In the past decades she's achieved success in publishing both kid's books and brilliantly funny reimagining's of fairytales with deeply relatable heroines. I own a number of her books, and intend to collect more of them as I can.

This is the first horror book of hers I've ever heard of.

I'm not a big fan of horror, overall, but on the other hand there is not a single thing she's ever written that I didn't like, so of course when I saw it on the shelf at work I grabbed it. I don't know what I expected, but this book, this story, is like nothing else I have ever encountered in my life. 

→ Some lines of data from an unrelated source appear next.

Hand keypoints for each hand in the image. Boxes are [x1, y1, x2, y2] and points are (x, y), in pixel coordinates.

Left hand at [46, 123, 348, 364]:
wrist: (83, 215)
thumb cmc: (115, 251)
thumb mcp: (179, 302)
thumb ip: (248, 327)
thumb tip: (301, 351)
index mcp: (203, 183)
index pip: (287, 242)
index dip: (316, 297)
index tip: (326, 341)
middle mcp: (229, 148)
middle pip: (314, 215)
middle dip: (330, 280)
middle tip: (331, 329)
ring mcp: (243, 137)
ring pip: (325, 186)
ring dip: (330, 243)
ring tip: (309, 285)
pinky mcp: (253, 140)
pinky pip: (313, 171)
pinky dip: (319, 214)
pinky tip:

When I hear people say a horror book gave them nightmares, I don't imagine this is what they're talking about, but it absolutely did. In fact the book itself feels like a nightmare- which is to say this is not a slasher, not a violent, Hollywood-worthy gorefest or a thriller. This is like those dreams you have where you're not even quite sure if it's a nightmare or not. You can't work out what this place is you're in, because it is vague and unsettling and fills you with a sense of dread but- there's no actual danger that you can see. There's no monsters in sight. There is, in fact, nothing terrible happening to you at all and yet, 

and yet-

you just know that moment when you absolutely do not DARE turn around. And maybe as long as you can't see it, you're safe. 

Or maybe not.

What I'm saying is this book absolutely creeped me out, and also I am not sorry to have read it at all. It was brilliant, and terrifying, and scary on a level that requires true writing skill to achieve. Yeah, I realize that doesn't tell you much at all about the plot but honestly I sort of feel like even trying to describe that would undermine the experience. Of course, as with all her works the heroine is a believably real character with all the messy thoughts and sarcasm and humanity that comes with that. 

If you want to be creeped out, this is an excellent read.